Please locate each line in the items below that contains the string "false", with case counting, and copy those lines out.

== Segment start ==

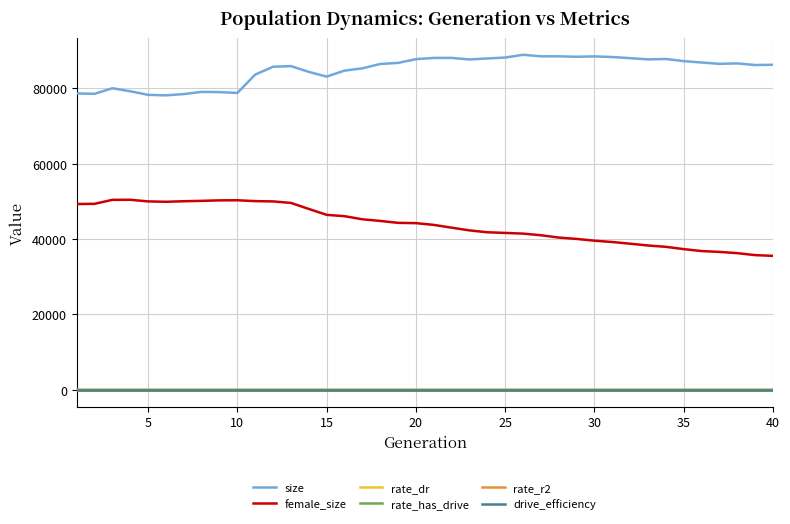

Which series has the largest total across all categories?

size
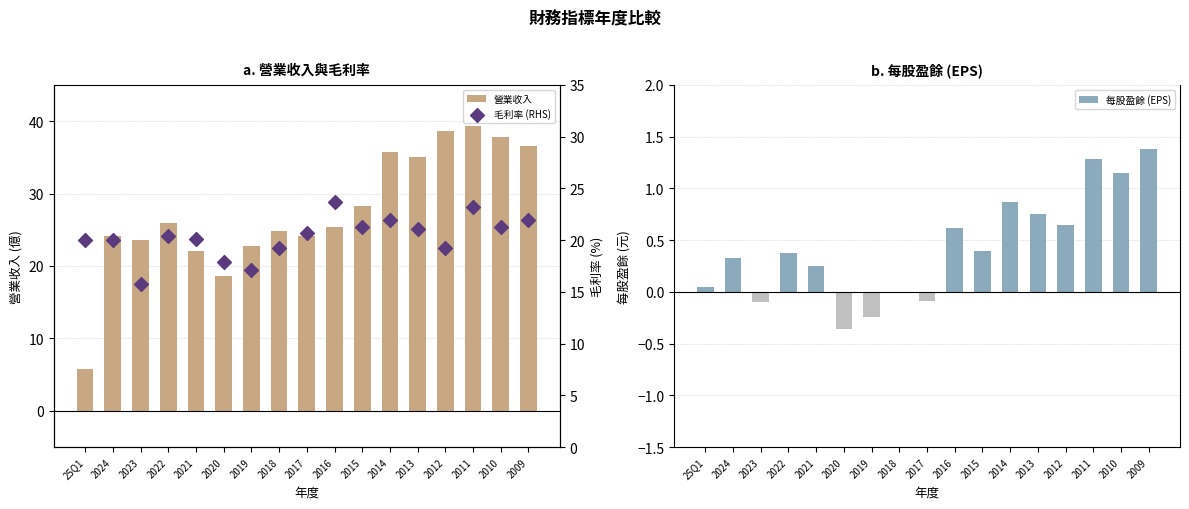

What is the total value across all series at 2010?

60.2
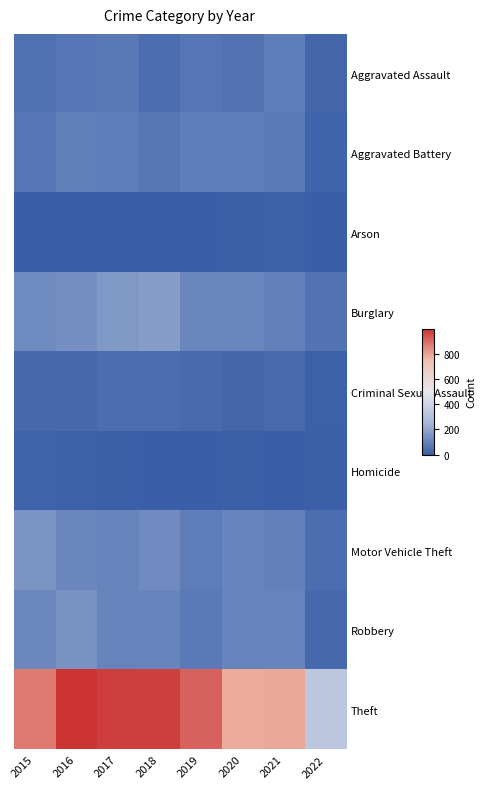

Which series has the largest total across all categories?

Theft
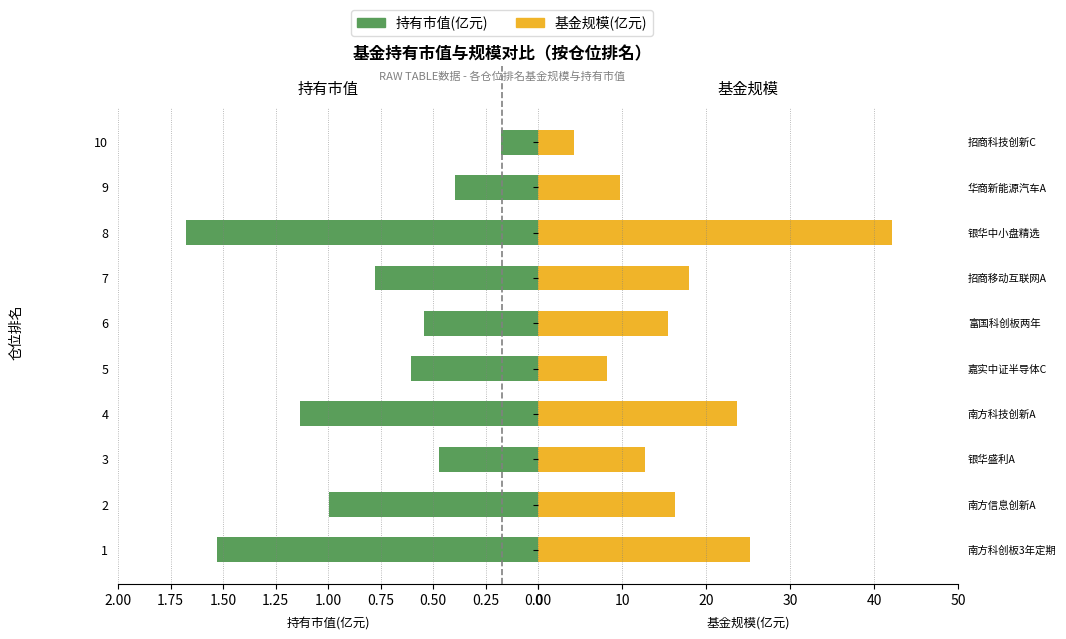

Which series changed the most between 4 and 9?

基金规模(亿元)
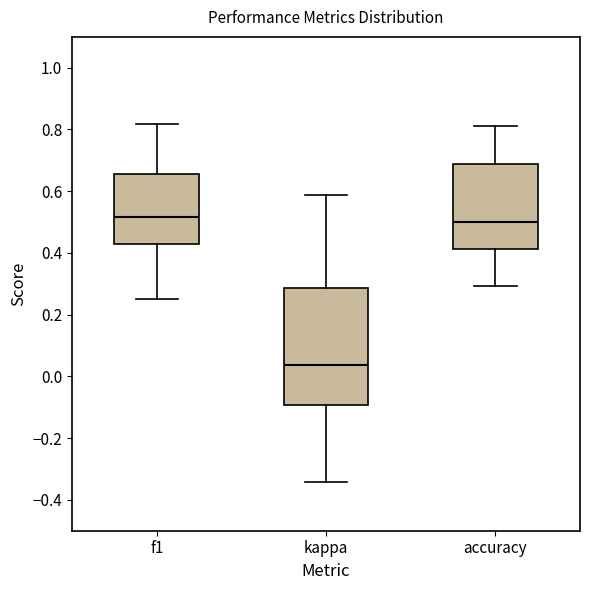

Reading left to right, transcribe this box plot: for each box, give where its median line is, the range the box spans, and where its two whiskers end, as read against the y-axis. The values are not printed on the chart, so give them approximately, as read against the axis.

f1: median 0.52, box 0.42 to 0.66, whiskers 0.26 to 0.82
kappa: median 0.04, box -0.10 to 0.28, whiskers -0.34 to 0.58
accuracy: median 0.50, box 0.42 to 0.68, whiskers 0.30 to 0.82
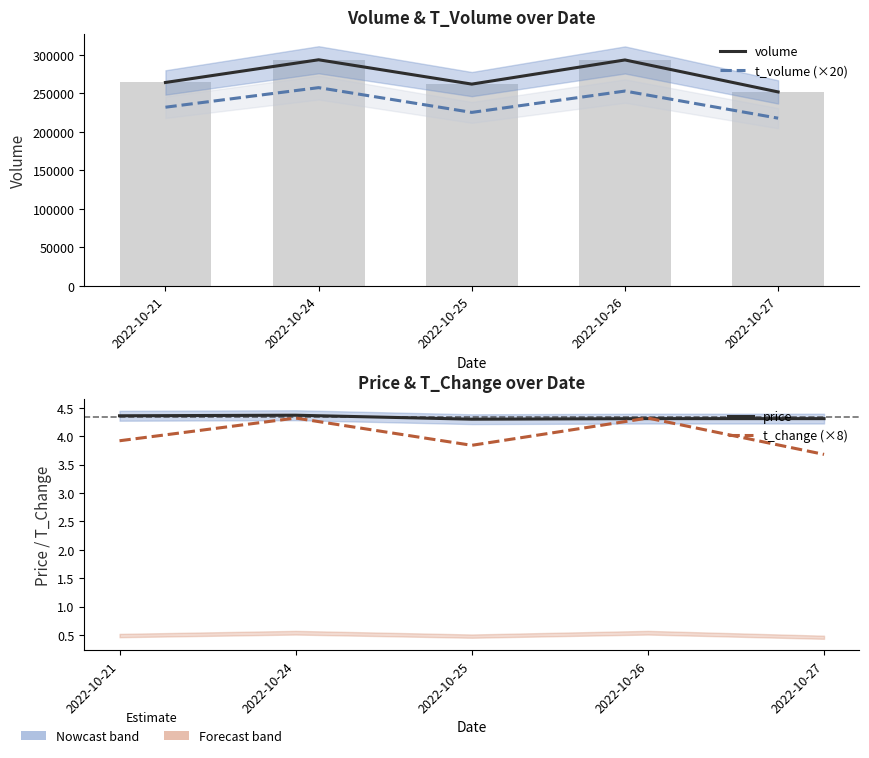

Reading left to right, what are all the values shown in this chart?

volume: 264109.0	293616.0	261995.0	293387.0	251820.0
t_volume (×20): 231960.0	257400.0	225220.0	252960.0	217700.0
price: 4.4	4.4	4.3	4.3	4.3
t_change (×8): 3.9	4.3	3.8	4.3	3.7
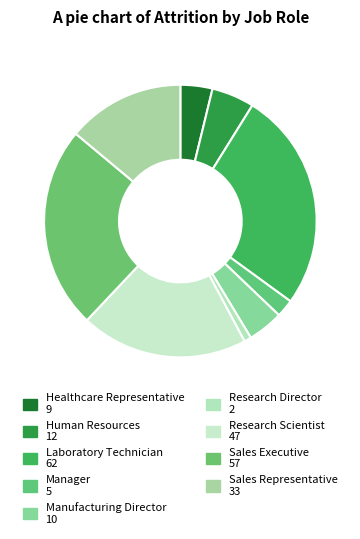

Which category has the smallest portion of the pie?

Research Director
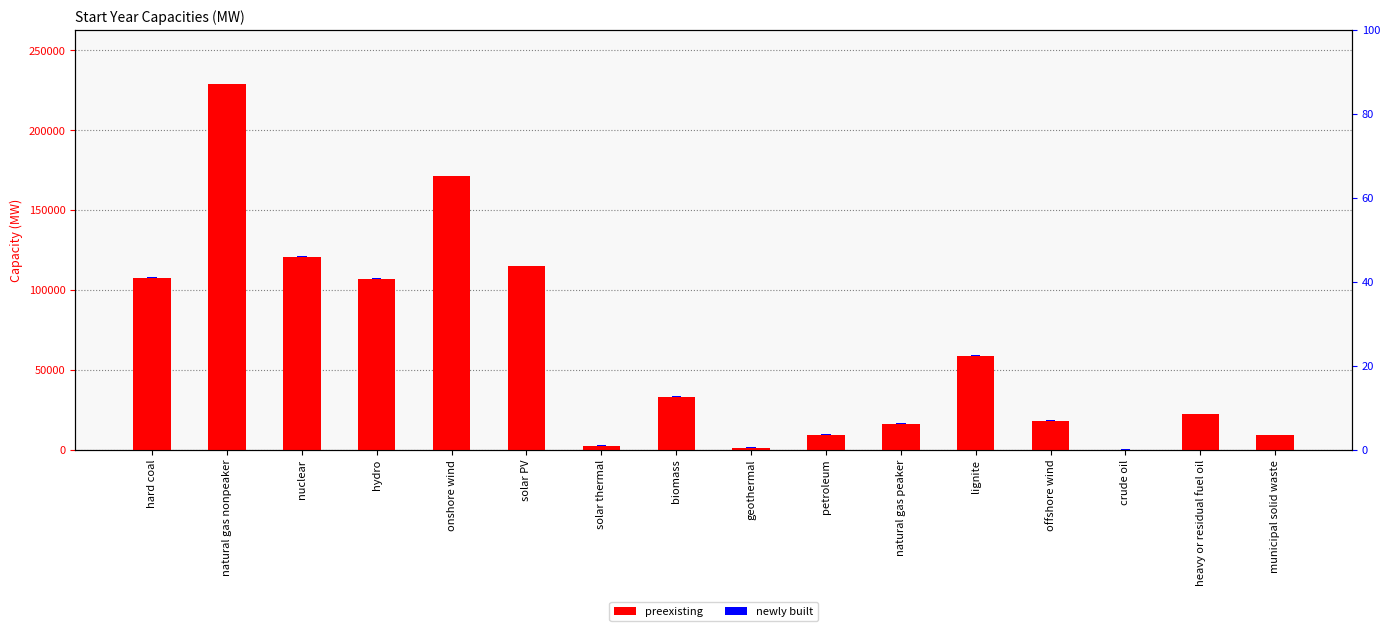

Reading left to right, list all the values displayed in this chart.

preexisting: 107695.0	228603.1	120553.0	106723.4	171000.0	114703.0	2306.0	32893.0	860.0	9054.5	16084.6	58828.7	18000.0	0.0	21980.6	8900.2
newly built: 500.0	500.0	500.0	500.0	500.0	500.0	500.0	500.0	500.0	500.0	500.0	500.0	500.0	500.0	500.0	500.0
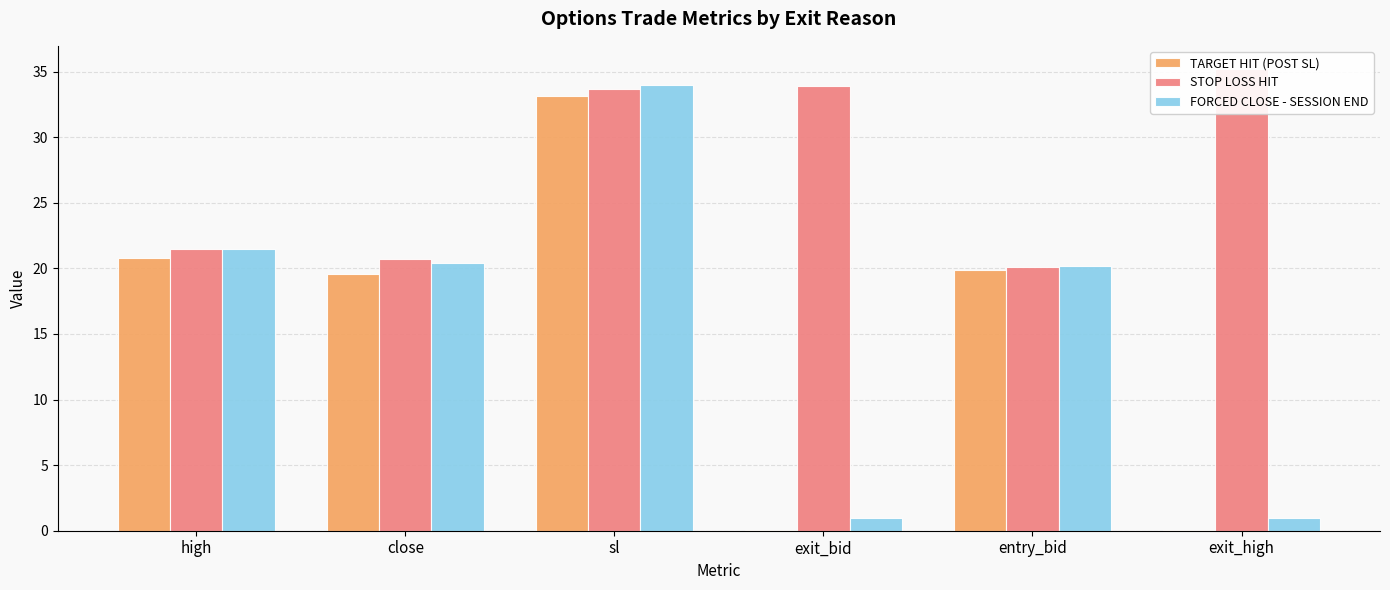

The STOP LOSS HIT series shows 20.7 at close. True or false?

True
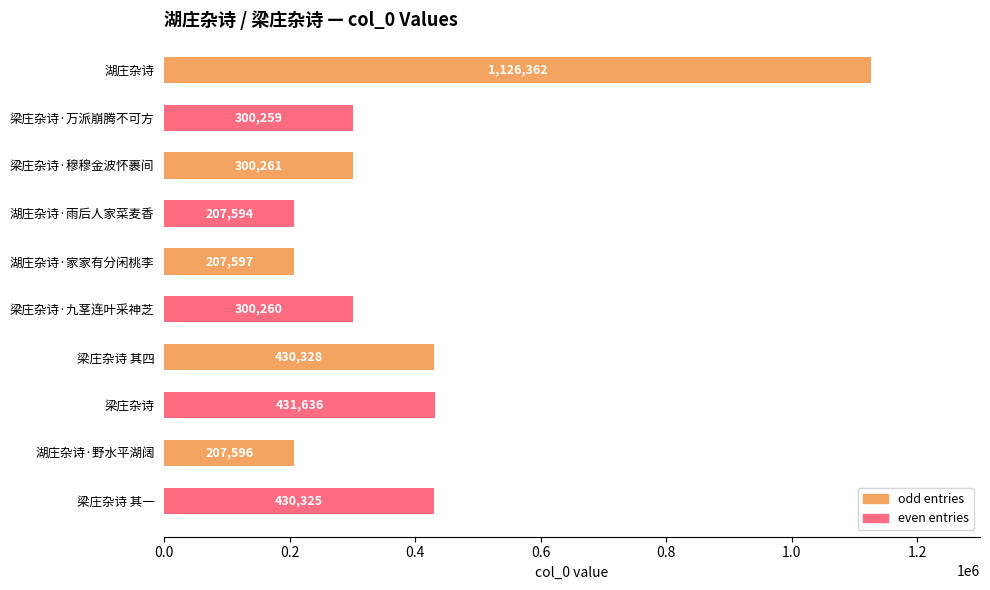

What is the sum of all values?

3942218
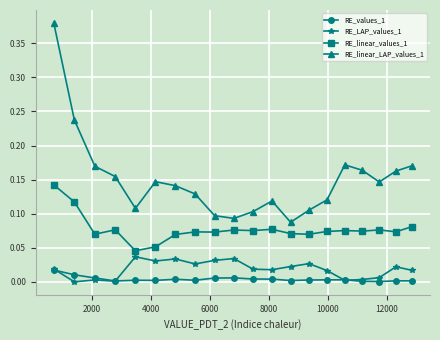

True or false: RE_LAP_values_1 has more than 2 interior local peaks.

True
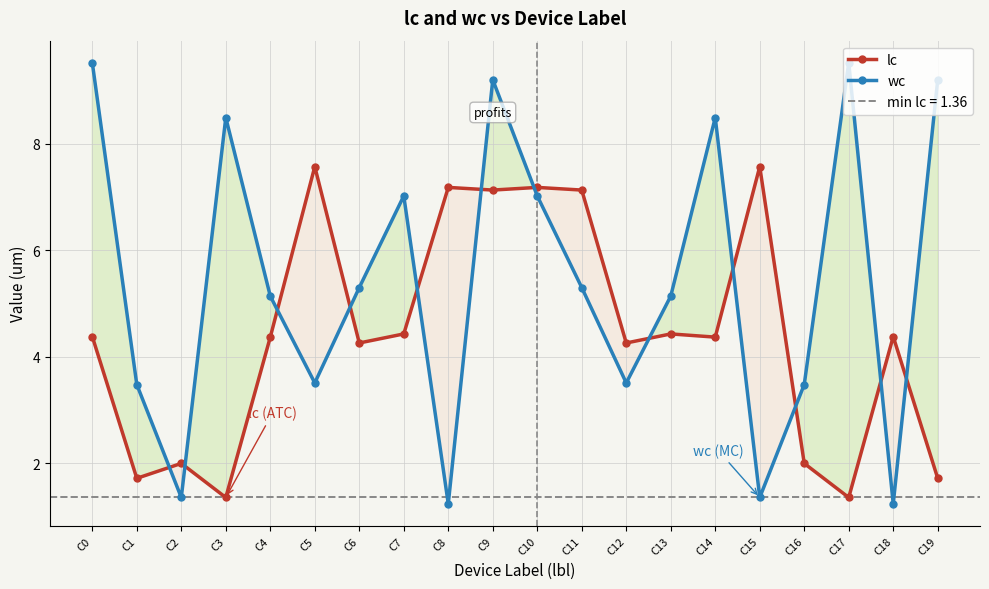

Reading right to left, extract all data points from this chart.

lc: 1.7	4.4	1.4	2.0	7.6	4.4	4.4	4.3	7.1	7.2	7.1	7.2	4.4	4.3	7.6	4.4	1.4	2.0	1.7	4.4
wc: 9.2	1.2	9.5	3.5	1.4	8.5	5.1	3.5	5.3	7.0	9.2	1.2	7.0	5.3	3.5	5.1	8.5	1.4	3.5	9.5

== Segment end ==

> _Final answer_:
The STOP LOSS HIT series shows 20.7 at close. True or false?
True or false: RE_LAP_values_1 has more than 2 interior local peaks.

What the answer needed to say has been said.